**Challenge 1:** According to the forum post about the failing FPGA interface, roughly how many units show the problem at low temperatures?
>> begin Reading passage
We have a (near) identical scenario here - an old, well proven design (shipping for approx 6 years), that has started failing recently. Our trouble only occurs as low temperatures on, about, 1 in 40-50 units. Our trouble is on a interface between an Altera Aria II GX device and a X!Lynx device (forgive the swearing). Our manufacturer took to changing the later, cheaper part, in a bid to fix the problem. More often than not this works.
However, the problem became serious enough for it to be referred back to engineering. We found that the interface between the two devices had been poorly constrained. It had clearly been thoroughly considered - the interface in question was constrained. However, we found the values used to be poorly thought through. This meant that edge case devices, whose timing wasn't tight enough at low temperatures, started causing the problems. However, the FPGA tools had deemed the fit appropriate against the constraints used.
With 6 or so years more experience since then, the rtl blocks at each end of the link have moved on greatly - they're still used in newer designs. So, we've ended up releasing new FPGA images, incorporating the newer rtl, for both designs. The constaints have also been re-visited.
>> end Reading passage
>> begin The records
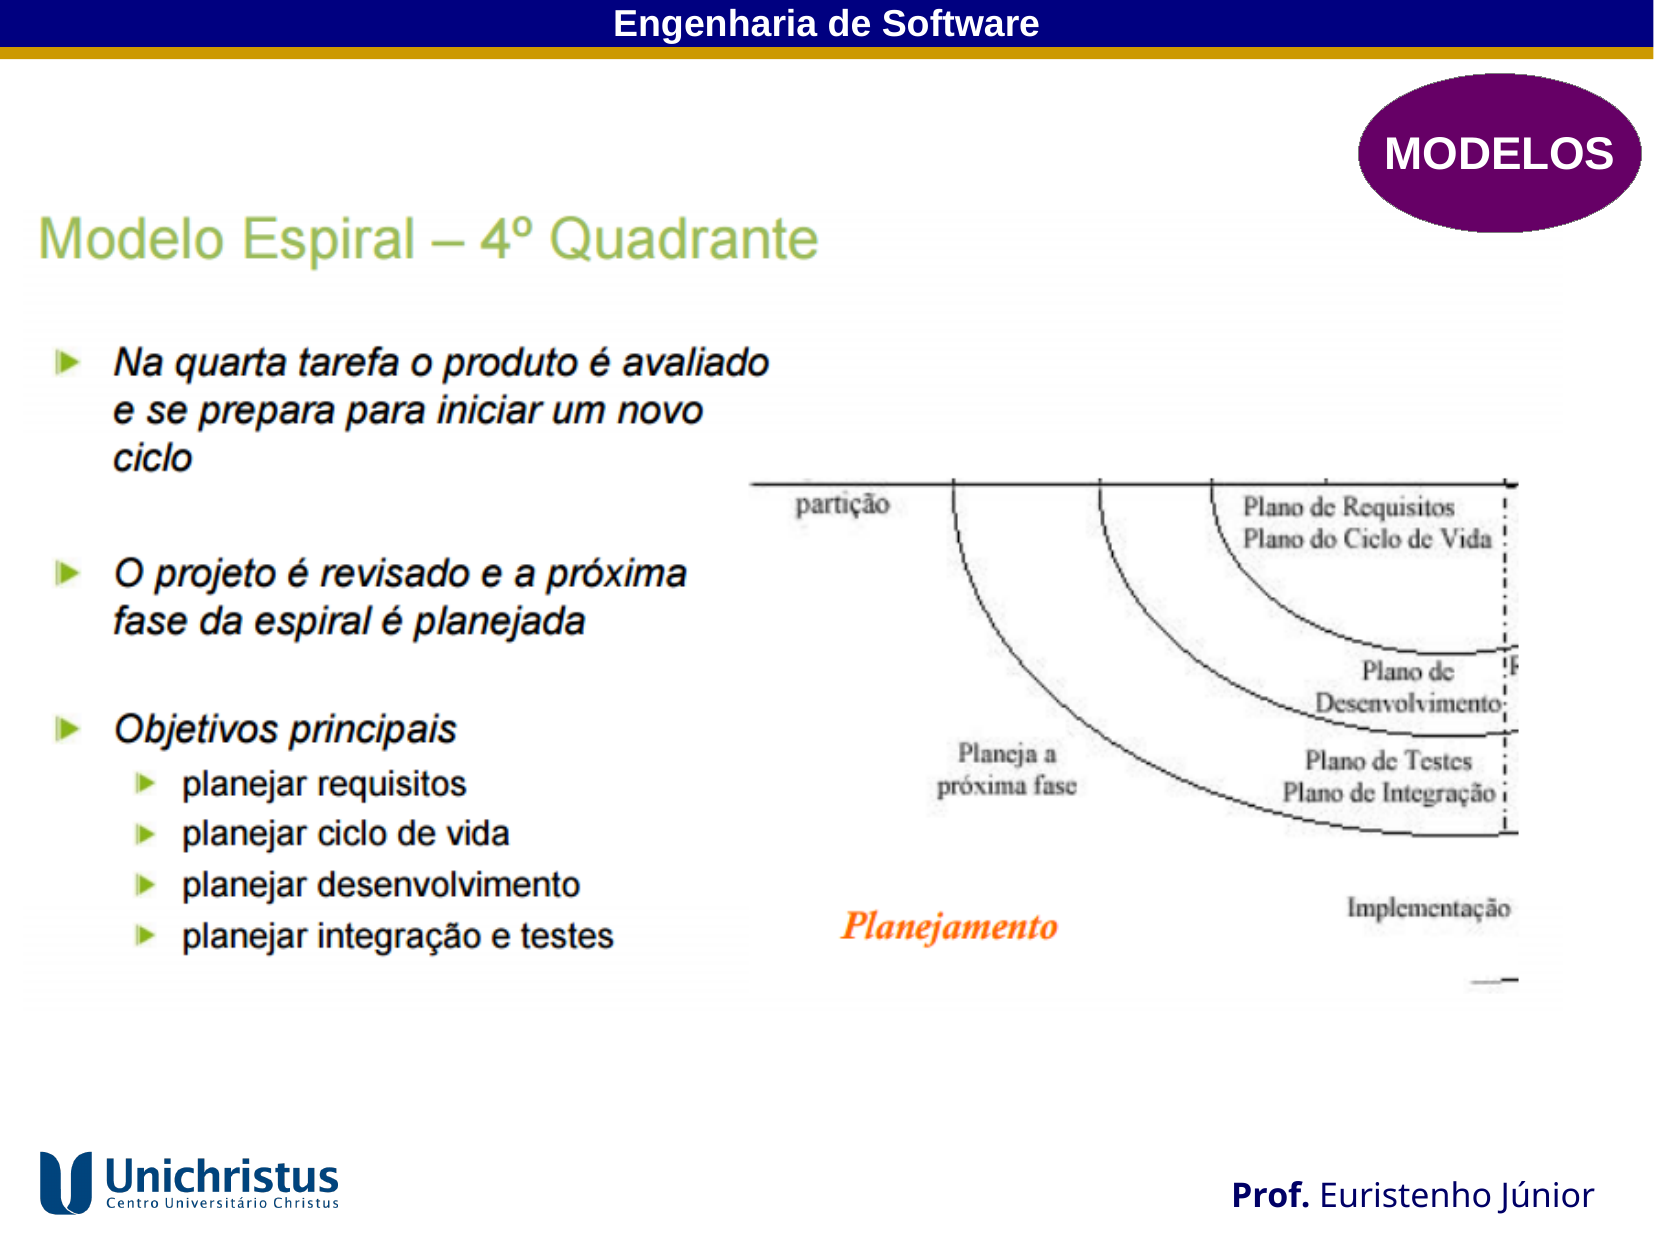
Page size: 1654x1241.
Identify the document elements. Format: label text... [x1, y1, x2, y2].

picture [23, 200, 1563, 1016]
text_box Engenharia de Software [0, 0, 1654, 47]
text_box Prof. Euristenho Júnior [1216, 1163, 1654, 1224]
text_box MODELOS [1358, 73, 1642, 233]
text_box [0, 47, 1654, 60]
picture [35, 1148, 343, 1217]
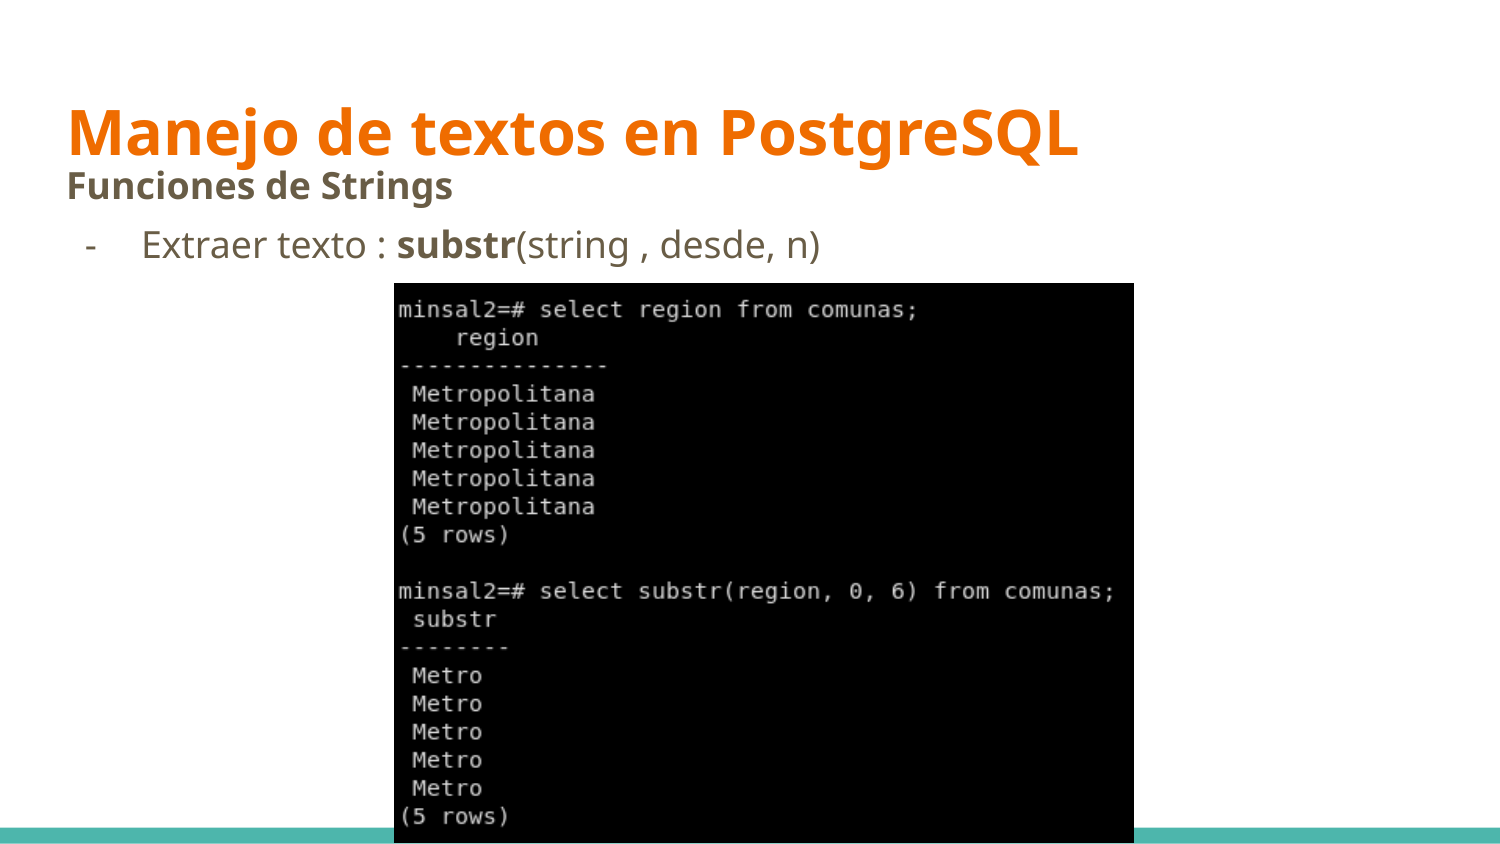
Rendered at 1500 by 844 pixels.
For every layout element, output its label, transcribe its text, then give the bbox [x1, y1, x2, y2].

picture [394, 283, 1134, 843]
title Manejo de textos en PostgreSQL [51, 72, 1449, 136]
list Funciones de Strings Extraer texto : substr(string , desde, n) [51, 136, 1449, 745]
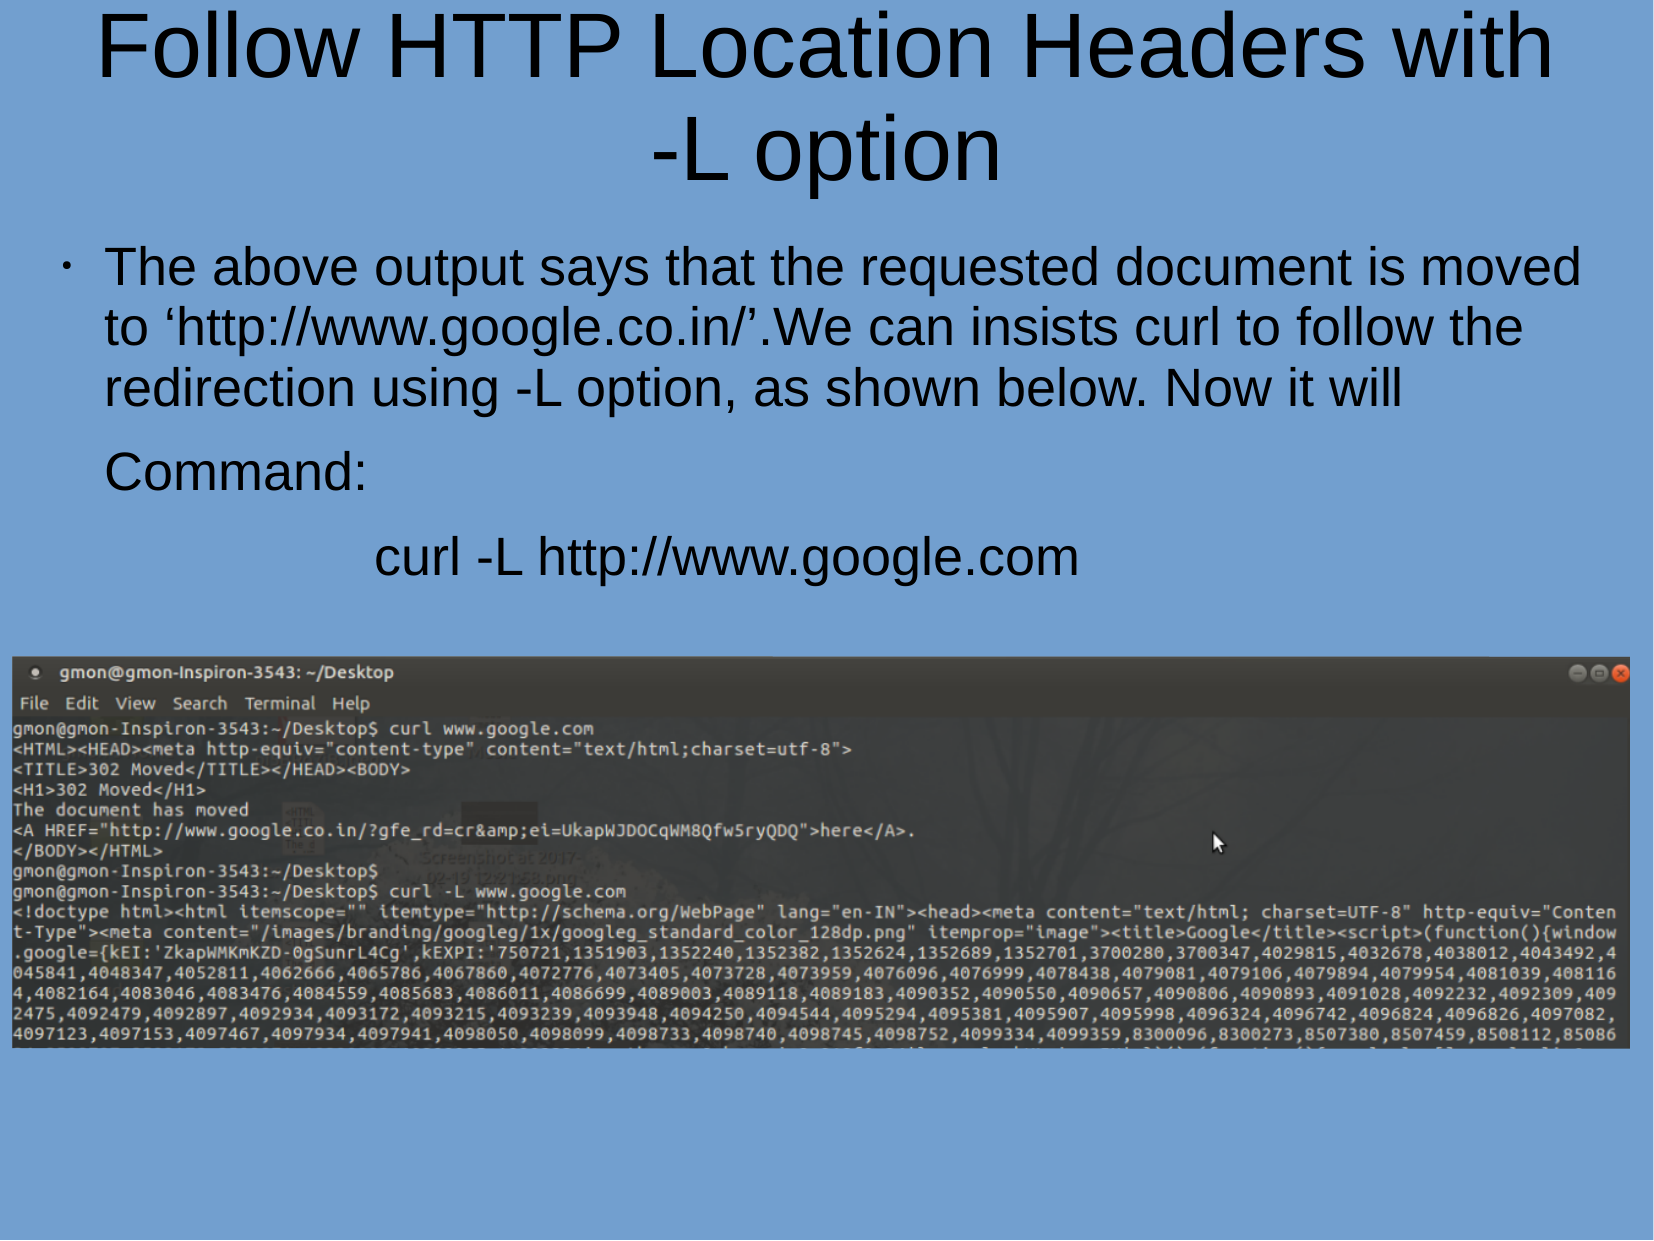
>> end The records
**Challenge 2:** Can you edit the listing so that "document" becomes "page" and nothing else changes? Begin at the start of the listing, stop after the line that contains "picture [35, 1148, 343, 1217]", and leave the pictures out of your answer.

**Exercise solution 1:** About 1 in 40-50 units.

**Exercise solution 2:**
Page size: 1654x1241.
Identify the page elements. Format: label text... [x1, y1, x2, y2].

picture [23, 200, 1563, 1016]
text_box Engenharia de Software [0, 0, 1654, 47]
text_box Prof. Euristenho Júnior [1216, 1163, 1654, 1224]
text_box MODELOS [1358, 73, 1642, 233]
text_box [0, 47, 1654, 60]
picture [35, 1148, 343, 1217]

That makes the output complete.